> _Questions_
a) Rewrite the glyoxylate shunt text starting with "In addition to" and going on through "diabetes, and cancers.", replacing "inducible" with "regulated" each time it appears.
b) Answer these questions from the glyoxylate shunt text:
(i) How many times more energy does converting carbohydrates or protein into fat use than storing fat in a fat cell?
(ii) What were mice expressing the glyoxylate shunt resistant to?
(iii) Which health complications does the text list?

> _Selected excerpt_
────────────────

In terms of fat storage, conversion of carbohydrates or protein into fat uses ten times more calories of energy than simply storing fat in a fat cell. This brought us attention to one method of burning calories - increase energy expenditure by converting fat into glucose. However, mammals cannot convert fatty acids into carbohydrate due to lack of glyoxylate enzymes, while plants and bacteria can. We envision to introduce glyoxylate enzymes into mammalian cells and create an artificial futile cycle.
While the consequence of introducing nonnative cycle unknown, Dean et al. at UCLA recently has introduced glyoxylate shunt into mammalian liver cell to investigate fatty acid metabolism (2009). They observed that although fatty acids could not be converted into glucose in normal mammalian cells, human hepatocytes expressing the glyoxylate shunt have increased fatty acid oxidation and mice expressing the shunt were resistance to diet-induced obesity.
In addition to introducing a constitutive glyoxylate shunt, our team plans to elaborate the UCLA study by introducing inducible system that allows tunable fatty acid uptake by sensing fatty acid concentrations. This inducible system prevents the risk of fatty acid deficiency, while greater fatty acid uptake at high circulating concentrations can be facilitated. Fatty acids uptake will be quantified to compare the activities in wild type cells and cells expressing constitutive and inducible glyoxylate shunt.
We believe the introduction of an inducible glyoxylate shunt will serve as an artificial futile cycle in human liver cell that increases energy expenditure responding to high circulating fatty acid levels. This will help obesity patients increase expenditure of calories and alleviate health complications, including cardiovascular disease, diabetes, and cancers.

────────────────

> _Dataset excerpts_
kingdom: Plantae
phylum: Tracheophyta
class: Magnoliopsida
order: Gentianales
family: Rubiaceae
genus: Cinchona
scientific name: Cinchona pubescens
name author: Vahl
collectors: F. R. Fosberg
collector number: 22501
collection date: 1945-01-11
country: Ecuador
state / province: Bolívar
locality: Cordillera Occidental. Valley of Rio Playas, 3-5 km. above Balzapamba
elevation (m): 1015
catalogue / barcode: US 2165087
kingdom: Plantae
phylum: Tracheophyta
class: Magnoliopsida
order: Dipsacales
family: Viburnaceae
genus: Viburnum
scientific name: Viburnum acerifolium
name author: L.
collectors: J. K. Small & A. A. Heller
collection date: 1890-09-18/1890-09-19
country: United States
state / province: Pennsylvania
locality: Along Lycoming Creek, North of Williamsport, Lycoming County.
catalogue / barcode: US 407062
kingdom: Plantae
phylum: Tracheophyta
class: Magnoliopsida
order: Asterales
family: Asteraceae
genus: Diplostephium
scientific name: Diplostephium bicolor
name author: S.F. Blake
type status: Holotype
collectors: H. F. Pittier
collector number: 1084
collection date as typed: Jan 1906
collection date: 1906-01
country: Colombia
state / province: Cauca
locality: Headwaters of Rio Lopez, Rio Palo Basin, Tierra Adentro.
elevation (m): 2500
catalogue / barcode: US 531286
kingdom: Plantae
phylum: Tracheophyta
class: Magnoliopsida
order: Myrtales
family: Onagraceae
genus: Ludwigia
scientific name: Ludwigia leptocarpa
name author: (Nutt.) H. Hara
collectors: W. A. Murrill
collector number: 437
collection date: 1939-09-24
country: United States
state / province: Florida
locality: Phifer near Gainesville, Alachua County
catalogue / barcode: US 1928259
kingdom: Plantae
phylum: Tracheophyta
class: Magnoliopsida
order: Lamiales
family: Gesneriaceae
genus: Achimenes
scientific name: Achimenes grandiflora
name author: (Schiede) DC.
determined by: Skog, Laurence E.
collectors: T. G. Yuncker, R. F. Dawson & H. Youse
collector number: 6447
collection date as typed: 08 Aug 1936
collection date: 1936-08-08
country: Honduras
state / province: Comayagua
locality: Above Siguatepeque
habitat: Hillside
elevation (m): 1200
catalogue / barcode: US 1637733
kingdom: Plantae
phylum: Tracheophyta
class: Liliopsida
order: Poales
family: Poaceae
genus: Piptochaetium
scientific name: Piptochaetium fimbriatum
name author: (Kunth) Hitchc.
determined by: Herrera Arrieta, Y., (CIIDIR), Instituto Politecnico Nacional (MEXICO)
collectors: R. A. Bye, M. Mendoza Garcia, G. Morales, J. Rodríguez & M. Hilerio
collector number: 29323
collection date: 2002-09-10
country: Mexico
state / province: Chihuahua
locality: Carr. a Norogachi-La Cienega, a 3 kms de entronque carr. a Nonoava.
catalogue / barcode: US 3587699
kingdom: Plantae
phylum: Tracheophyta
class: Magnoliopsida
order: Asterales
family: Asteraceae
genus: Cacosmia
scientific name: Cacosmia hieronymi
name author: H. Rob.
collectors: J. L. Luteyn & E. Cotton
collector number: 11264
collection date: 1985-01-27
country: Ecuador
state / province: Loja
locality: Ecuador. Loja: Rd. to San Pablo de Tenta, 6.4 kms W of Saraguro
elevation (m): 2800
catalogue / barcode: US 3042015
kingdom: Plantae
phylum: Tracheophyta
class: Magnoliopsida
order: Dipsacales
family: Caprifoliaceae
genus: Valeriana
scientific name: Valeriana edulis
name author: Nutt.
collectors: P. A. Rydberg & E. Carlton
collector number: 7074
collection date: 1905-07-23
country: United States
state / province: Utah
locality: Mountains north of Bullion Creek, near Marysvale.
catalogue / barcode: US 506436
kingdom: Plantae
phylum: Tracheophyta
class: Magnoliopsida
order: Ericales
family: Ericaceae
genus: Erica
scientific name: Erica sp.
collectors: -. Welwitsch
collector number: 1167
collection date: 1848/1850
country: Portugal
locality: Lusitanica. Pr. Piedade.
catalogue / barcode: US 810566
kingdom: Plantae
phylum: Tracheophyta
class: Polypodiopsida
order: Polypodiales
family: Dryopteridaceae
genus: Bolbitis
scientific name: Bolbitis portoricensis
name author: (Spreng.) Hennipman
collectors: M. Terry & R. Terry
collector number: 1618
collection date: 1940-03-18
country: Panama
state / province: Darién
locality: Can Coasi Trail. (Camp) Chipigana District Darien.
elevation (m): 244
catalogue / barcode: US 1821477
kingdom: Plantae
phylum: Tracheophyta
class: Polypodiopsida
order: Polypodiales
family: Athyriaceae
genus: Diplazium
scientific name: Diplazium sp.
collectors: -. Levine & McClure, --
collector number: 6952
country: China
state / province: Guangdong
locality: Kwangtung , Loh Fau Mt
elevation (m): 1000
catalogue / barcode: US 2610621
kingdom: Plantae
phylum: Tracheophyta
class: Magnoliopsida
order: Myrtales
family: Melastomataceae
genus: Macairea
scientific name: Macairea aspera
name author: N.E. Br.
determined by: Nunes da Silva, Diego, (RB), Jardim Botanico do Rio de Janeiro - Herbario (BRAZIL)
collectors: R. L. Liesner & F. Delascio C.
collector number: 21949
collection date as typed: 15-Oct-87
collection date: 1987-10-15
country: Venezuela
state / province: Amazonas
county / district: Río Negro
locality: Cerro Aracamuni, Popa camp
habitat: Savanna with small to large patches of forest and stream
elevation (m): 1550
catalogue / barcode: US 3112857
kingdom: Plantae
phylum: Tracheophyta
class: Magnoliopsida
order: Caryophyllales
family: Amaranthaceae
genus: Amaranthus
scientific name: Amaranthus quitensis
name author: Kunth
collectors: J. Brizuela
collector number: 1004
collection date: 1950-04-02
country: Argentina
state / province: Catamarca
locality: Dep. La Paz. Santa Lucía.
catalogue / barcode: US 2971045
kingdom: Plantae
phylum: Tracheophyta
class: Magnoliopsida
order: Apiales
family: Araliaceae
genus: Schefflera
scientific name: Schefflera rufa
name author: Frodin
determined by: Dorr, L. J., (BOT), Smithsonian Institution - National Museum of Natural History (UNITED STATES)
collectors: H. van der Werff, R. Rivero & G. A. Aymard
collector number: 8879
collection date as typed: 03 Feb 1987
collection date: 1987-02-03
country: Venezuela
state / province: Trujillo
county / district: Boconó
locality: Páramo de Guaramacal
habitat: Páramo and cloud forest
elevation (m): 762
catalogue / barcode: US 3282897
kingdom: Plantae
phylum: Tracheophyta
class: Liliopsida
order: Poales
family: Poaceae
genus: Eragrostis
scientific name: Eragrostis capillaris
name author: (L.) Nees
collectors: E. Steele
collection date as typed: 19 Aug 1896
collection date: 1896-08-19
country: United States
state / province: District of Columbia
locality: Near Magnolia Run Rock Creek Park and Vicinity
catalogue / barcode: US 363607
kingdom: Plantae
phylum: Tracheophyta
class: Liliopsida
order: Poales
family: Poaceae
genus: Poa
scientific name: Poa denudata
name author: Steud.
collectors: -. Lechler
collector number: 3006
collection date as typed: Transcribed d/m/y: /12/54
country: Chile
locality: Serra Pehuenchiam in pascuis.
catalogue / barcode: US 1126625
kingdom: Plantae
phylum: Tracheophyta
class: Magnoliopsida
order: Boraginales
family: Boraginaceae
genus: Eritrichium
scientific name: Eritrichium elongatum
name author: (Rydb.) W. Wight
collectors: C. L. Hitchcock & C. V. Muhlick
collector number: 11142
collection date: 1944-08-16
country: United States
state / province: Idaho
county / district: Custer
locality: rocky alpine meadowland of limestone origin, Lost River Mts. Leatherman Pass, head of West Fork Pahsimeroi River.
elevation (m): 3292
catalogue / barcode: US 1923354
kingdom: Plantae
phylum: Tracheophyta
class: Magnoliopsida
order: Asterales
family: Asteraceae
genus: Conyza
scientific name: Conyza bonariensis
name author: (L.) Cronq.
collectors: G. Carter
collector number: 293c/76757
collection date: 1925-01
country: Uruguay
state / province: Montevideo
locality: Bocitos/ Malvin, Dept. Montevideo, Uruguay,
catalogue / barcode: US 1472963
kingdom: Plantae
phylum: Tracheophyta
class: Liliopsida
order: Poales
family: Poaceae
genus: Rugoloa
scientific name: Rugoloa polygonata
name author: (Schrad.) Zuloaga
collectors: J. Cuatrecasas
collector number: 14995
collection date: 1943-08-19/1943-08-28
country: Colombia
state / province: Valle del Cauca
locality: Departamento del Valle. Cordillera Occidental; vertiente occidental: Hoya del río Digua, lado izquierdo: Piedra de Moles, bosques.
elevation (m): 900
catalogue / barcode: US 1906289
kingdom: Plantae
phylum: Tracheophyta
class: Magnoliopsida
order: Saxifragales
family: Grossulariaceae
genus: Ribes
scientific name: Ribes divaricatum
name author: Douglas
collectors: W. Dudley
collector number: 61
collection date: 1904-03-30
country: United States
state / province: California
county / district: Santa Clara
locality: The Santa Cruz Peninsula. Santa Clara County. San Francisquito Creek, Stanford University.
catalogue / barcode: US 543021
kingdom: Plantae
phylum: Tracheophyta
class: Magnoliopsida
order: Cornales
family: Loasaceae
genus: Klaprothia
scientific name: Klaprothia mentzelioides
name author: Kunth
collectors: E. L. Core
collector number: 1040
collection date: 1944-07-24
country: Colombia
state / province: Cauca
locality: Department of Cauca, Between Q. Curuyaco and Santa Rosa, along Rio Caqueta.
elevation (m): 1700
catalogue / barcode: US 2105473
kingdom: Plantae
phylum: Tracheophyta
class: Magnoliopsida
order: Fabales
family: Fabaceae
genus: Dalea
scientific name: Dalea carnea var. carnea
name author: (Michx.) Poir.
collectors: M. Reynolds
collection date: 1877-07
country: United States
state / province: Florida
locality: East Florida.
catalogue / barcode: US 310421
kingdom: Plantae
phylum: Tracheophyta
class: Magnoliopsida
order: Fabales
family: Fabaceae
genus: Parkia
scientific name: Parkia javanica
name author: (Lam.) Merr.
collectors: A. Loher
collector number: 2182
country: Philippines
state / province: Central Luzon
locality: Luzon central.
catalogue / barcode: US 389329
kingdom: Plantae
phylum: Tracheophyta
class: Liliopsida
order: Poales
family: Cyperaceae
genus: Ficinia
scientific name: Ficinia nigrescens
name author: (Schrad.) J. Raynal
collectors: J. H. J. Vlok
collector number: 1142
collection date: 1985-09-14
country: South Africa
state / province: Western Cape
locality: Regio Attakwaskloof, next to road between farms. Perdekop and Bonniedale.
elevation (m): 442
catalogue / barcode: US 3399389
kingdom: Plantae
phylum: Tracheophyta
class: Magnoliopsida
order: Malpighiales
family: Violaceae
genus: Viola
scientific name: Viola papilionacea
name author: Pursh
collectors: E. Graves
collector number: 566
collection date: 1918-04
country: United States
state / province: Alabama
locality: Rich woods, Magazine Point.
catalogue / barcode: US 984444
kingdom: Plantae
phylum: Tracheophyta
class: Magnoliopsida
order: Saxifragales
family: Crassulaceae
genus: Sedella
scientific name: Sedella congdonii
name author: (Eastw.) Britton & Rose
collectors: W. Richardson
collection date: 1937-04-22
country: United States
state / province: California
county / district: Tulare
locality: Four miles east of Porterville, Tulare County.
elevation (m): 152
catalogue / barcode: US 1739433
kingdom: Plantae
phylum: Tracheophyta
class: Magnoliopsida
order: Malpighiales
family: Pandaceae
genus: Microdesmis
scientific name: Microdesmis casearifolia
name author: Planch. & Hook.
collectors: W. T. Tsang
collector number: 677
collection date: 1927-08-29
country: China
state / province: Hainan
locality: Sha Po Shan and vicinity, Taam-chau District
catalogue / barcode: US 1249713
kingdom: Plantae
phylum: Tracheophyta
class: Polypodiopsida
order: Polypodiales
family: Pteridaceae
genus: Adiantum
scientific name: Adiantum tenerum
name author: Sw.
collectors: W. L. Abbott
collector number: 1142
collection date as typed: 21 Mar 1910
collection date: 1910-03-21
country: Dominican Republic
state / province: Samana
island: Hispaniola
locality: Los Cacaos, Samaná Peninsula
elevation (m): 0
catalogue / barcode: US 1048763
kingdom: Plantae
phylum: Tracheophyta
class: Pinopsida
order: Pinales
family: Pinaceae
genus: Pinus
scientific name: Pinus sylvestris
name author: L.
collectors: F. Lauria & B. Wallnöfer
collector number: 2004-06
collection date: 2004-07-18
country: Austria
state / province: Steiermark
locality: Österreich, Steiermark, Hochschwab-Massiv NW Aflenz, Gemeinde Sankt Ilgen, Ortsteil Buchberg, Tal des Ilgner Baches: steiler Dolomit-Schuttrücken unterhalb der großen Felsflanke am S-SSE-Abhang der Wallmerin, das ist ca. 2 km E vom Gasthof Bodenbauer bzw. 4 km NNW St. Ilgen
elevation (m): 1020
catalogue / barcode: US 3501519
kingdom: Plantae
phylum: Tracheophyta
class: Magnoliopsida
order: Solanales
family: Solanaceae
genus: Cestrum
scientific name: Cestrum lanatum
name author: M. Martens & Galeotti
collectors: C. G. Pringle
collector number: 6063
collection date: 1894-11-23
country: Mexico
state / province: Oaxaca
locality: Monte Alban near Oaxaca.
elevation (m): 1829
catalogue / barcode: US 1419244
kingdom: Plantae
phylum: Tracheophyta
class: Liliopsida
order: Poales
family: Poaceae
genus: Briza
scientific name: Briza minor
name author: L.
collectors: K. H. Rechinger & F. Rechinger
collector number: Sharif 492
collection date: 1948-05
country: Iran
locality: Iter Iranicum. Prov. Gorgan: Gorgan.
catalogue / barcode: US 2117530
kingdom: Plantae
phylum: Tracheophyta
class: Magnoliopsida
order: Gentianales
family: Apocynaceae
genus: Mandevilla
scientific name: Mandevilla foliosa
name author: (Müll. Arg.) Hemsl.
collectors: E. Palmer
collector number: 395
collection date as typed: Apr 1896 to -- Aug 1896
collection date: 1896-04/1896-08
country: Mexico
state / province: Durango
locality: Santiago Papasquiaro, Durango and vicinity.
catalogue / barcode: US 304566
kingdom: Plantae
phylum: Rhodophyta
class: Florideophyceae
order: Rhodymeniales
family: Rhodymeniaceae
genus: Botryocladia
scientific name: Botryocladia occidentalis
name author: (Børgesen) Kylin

────────────────

> _Answer set_
a)
In addition to introducing a constitutive glyoxylate shunt, our team plans to elaborate the UCLA study by introducing regulated system that allows tunable fatty acid uptake by sensing fatty acid concentrations. This regulated system prevents the risk of fatty acid deficiency, while greater fatty acid uptake at high circulating concentrations can be facilitated. Fatty acids uptake will be quantified to compare the activities in wild type cells and cells expressing constitutive and regulated glyoxylate shunt.
We believe the introduction of an regulated glyoxylate shunt will serve as an artificial futile cycle in human liver cell that increases energy expenditure responding to high circulating fatty acid levels. This will help obesity patients increase expenditure of calories and alleviate health complications, including cardiovascular disease, diabetes, and cancers.

b)
(i) Ten times more.
(ii) Diet-induced obesity.
(iii) Cardiovascular disease, diabetes, and cancers.